MILANO. Si sono concluse nella mattinata odierna le operazioni condotte dai Carabinieri Forestali dei Gruppi di Milano, Lodi, Pavia, Napoli, Reggio Calabria e Catanzaro che hanno smantellato un sodalizio criminoso dedito al traffico illecito di rifiuti che è si reso responsabile del riempimento di numerosi capannoni abbandonati nel Nord Italia e di  tombamento di rifiuti in una cava dismessa in Calabria (Lamezia Terme). L’attività, diretta dalla Direzione Distrettuale Antimafia di Milano, ha portato all’esecuzione di un’ordinanza di custodia cautelare emessa dal GIP del Tribunale di Milano nei confronti di 11 responsabili tutti italiani, alcuni dei quali operanti  nel settore dei rifiuti.
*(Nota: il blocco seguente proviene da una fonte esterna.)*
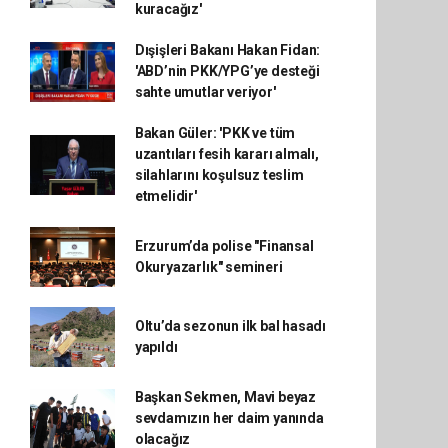
kuracağız'
Dışişleri Bakanı Hakan Fidan:
'ABD’nin PKK/YPG’ye desteği
sahte umutlar veriyor'
Bakan Güler: 'PKK ve tüm
uzantıları fesih kararı almalı,
silahlarını koşulsuz teslim
etmelidir'
Erzurum’da polise "Finansal
Okuryazarlık" semineri
Oltu’da sezonun ilk bal hasadı
yapıldı
Başkan Sekmen, Mavi beyaz
sevdamızın her daim yanında
olacağız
Sono state eseguite perquisizioni presso nr. 4 ditte e impianti di trattamento rifiuti nelle province di Como, Trento, Napoli, Catanzaro e sono stati sequestrati, ai fini della confisca nr. 4 automezzi utilizzati per la realizzazione del traffico di rifiuti.

L’ indagine della Dda di Milano costituisce la prosecuzione dell’Operazione “Fire Starter” che aveva portato, nell’ottobre del 2018 all’arresto di 6 soggetti responsabili del traffico di rifiuti riferito al capannone di Corteolona (PV) e del gravissimo rogo del medesimo la notte del 3 gennaio 2018. Le indagini riferite ai responsabili del rogo avevano infatti “acceso un faro” su dinamiche criminali di ancor più ampia portata che sono state oggetto degli accertamenti sia di carattere tradizionale che tecnico (intercettazioni telefoniche, telematiche, videoriprese) da parte dei Carabinieri Forestali di NIPAAF di  Milano e Pavia.

L’autorità Giudiziaria ed i carabinieri Forestali sono quindi riusciti ad individuare una organizzazione criminale capeggiata da soggetti di origine calabrese,  tutti con numerosi precedenti penali, i quali attraverso una complessa struttura fatta di impianti autorizzati complici e trasportatori compiacenti, società fittizie intestate a prestanome e documentazione falsa, gestiva un ingente traffico di rifiuti urbani e industriali provenienti da impianti campani (in perenne condizione di “sovraccarico”) i quali, attraverso una vorticosa serie di “passaggi” tra impianti a volte reali a volte fittizi, finivano in capannoni abbandonati in diverse aree industriali del Nord Italia che venivano riempiti e poi chiusi saldandone addirittura le porte. È stata, altresì, documentato dagli investigatori attraverso monitoraggio GPS dei camion e pedinamenti a distanza,  l’interramento di un carico di 25 tonnellate di rifiuti presso una cava dismessa di Lamezia Terme, reato poi interrotto in flagranza.

I rifiuti provenienti da impianti dell’hinterland Napoletano erano intermediati da una società di Acerra la quale si occupava di individuare destini “apparentemente leciti” a rifiuti non trattati come dovuto. Ciò avveniva grazie alla disponibilità di trasportatori “di fiducia” ed al ruolo fondamentale svolto da un impianto di trattamento autorizzato in provincia di Como il quale fungeva da reale “snodo” del traffico, garantendo al sodalizio criminale un “destino formalmente corretto” dei vari trasporti. In realtà i rifiuti solo apparentemente venivano trattati presso l’impianto comasco, in realtà venivano destinati tal quali a riempire capannoni dismessi, ad essere abbandonati in ex aree industriali, ad essere interrati. I trasportatori compiacenti venivano scortati di volta in volta da apposite staffette che li guidavano nel sito abusivo “del momento”.